# Task
The entire listing below is to be written out exactly, minus the pictures.

═════ Data block ═════

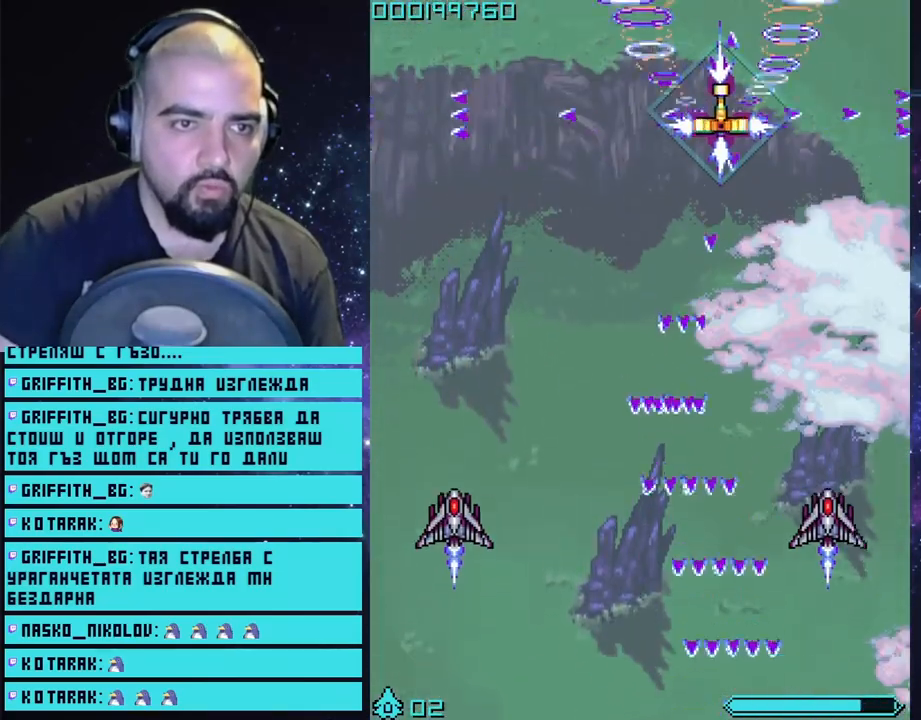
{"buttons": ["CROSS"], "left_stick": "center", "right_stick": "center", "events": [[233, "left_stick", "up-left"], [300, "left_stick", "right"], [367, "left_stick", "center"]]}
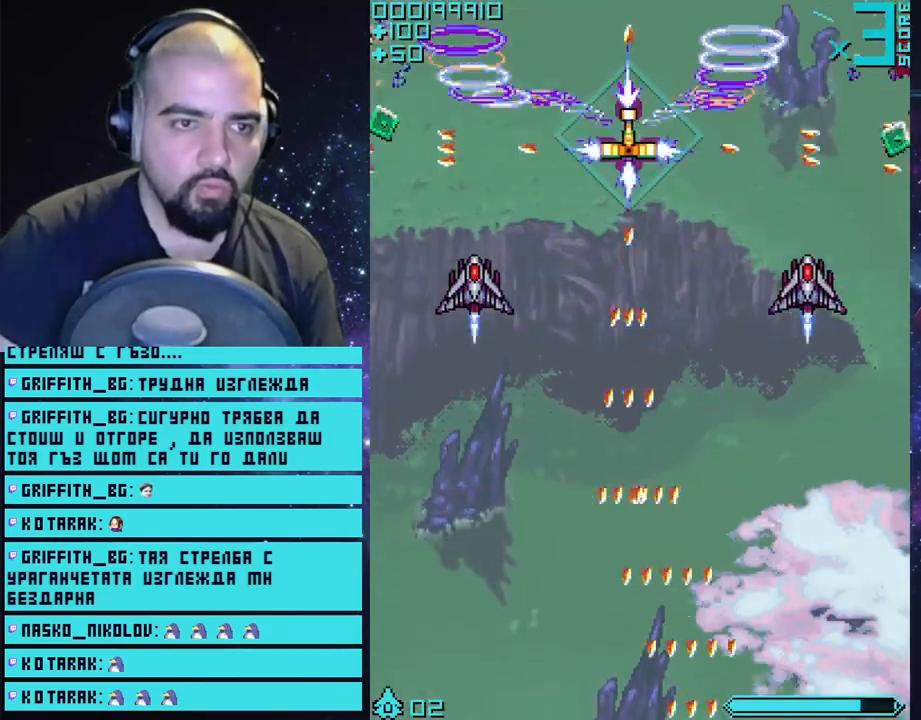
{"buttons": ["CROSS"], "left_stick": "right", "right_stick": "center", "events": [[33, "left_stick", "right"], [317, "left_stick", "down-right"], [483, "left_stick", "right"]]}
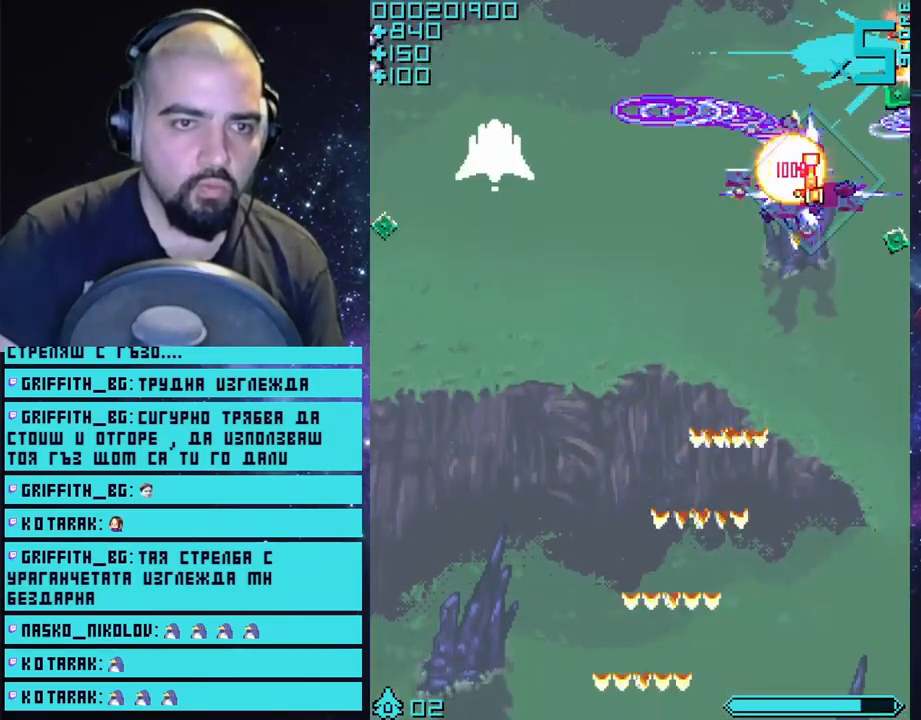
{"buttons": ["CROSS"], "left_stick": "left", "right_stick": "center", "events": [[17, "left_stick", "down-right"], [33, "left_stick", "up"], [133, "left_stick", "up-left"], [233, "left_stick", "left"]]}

═════

# Answer
{"buttons": ["CROSS"], "left_stick": "center", "right_stick": "center", "events": [[233, "left_stick", "up-left"], [300, "left_stick", "right"], [367, "left_stick", "center"]]}
{"buttons": ["CROSS"], "left_stick": "right", "right_stick": "center", "events": [[33, "left_stick", "right"], [317, "left_stick", "down-right"], [483, "left_stick", "right"]]}
{"buttons": ["CROSS"], "left_stick": "left", "right_stick": "center", "events": [[17, "left_stick", "down-right"], [33, "left_stick", "up"], [133, "left_stick", "up-left"], [233, "left_stick", "left"]]}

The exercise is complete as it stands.